▶ _Brief_: Retype the material so that each line matches the original exactly.

▶ _Task material_:
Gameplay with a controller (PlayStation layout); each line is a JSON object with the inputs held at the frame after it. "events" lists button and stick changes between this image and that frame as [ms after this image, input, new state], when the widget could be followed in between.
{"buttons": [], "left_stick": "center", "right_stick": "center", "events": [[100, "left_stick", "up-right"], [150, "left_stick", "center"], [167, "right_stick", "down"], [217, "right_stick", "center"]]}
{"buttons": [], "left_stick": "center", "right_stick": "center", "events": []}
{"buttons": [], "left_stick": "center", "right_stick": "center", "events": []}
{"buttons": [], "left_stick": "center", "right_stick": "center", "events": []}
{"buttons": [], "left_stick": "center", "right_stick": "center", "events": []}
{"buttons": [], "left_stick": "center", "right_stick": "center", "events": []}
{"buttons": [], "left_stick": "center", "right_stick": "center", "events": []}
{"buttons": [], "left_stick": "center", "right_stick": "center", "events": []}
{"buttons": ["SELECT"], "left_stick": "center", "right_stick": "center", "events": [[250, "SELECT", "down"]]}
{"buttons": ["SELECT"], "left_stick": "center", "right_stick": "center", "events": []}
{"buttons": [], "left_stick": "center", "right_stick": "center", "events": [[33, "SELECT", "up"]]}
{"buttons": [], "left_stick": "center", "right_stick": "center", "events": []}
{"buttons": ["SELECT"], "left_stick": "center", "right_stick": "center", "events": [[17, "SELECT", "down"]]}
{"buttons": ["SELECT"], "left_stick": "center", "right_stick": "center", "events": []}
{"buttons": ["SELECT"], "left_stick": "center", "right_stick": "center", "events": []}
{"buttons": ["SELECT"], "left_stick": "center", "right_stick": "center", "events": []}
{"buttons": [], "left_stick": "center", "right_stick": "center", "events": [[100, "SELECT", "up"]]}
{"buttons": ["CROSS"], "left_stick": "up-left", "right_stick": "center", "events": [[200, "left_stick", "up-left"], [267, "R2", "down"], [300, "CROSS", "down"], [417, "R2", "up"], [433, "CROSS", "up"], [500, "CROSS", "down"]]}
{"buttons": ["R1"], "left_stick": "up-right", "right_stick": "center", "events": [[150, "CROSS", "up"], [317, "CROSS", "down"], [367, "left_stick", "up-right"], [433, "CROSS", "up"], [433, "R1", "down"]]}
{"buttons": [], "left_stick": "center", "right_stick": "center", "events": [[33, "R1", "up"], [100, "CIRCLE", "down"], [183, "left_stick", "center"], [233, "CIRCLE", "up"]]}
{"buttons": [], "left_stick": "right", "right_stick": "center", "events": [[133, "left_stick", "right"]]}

▶ _The answer_:
Gameplay with a controller (PlayStation layout); each line is a JSON object with the inputs held at the frame after it. "events" lists button and stick changes between this image and that frame as [ms after this image, input, new state], when the widget could be followed in between.
{"buttons": [], "left_stick": "center", "right_stick": "center", "events": [[100, "left_stick", "up-right"], [150, "left_stick", "center"], [167, "right_stick", "down"], [217, "right_stick", "center"]]}
{"buttons": [], "left_stick": "center", "right_stick": "center", "events": []}
{"buttons": [], "left_stick": "center", "right_stick": "center", "events": []}
{"buttons": [], "left_stick": "center", "right_stick": "center", "events": []}
{"buttons": [], "left_stick": "center", "right_stick": "center", "events": []}
{"buttons": [], "left_stick": "center", "right_stick": "center", "events": []}
{"buttons": [], "left_stick": "center", "right_stick": "center", "events": []}
{"buttons": [], "left_stick": "center", "right_stick": "center", "events": []}
{"buttons": ["SELECT"], "left_stick": "center", "right_stick": "center", "events": [[250, "SELECT", "down"]]}
{"buttons": ["SELECT"], "left_stick": "center", "right_stick": "center", "events": []}
{"buttons": [], "left_stick": "center", "right_stick": "center", "events": [[33, "SELECT", "up"]]}
{"buttons": [], "left_stick": "center", "right_stick": "center", "events": []}
{"buttons": ["SELECT"], "left_stick": "center", "right_stick": "center", "events": [[17, "SELECT", "down"]]}
{"buttons": ["SELECT"], "left_stick": "center", "right_stick": "center", "events": []}
{"buttons": ["SELECT"], "left_stick": "center", "right_stick": "center", "events": []}
{"buttons": ["SELECT"], "left_stick": "center", "right_stick": "center", "events": []}
{"buttons": [], "left_stick": "center", "right_stick": "center", "events": [[100, "SELECT", "up"]]}
{"buttons": ["CROSS"], "left_stick": "up-left", "right_stick": "center", "events": [[200, "left_stick", "up-left"], [267, "R2", "down"], [300, "CROSS", "down"], [417, "R2", "up"], [433, "CROSS", "up"], [500, "CROSS", "down"]]}
{"buttons": ["R1"], "left_stick": "up-right", "right_stick": "center", "events": [[150, "CROSS", "up"], [317, "CROSS", "down"], [367, "left_stick", "up-right"], [433, "CROSS", "up"], [433, "R1", "down"]]}
{"buttons": [], "left_stick": "center", "right_stick": "center", "events": [[33, "R1", "up"], [100, "CIRCLE", "down"], [183, "left_stick", "center"], [233, "CIRCLE", "up"]]}
{"buttons": [], "left_stick": "right", "right_stick": "center", "events": [[133, "left_stick", "right"]]}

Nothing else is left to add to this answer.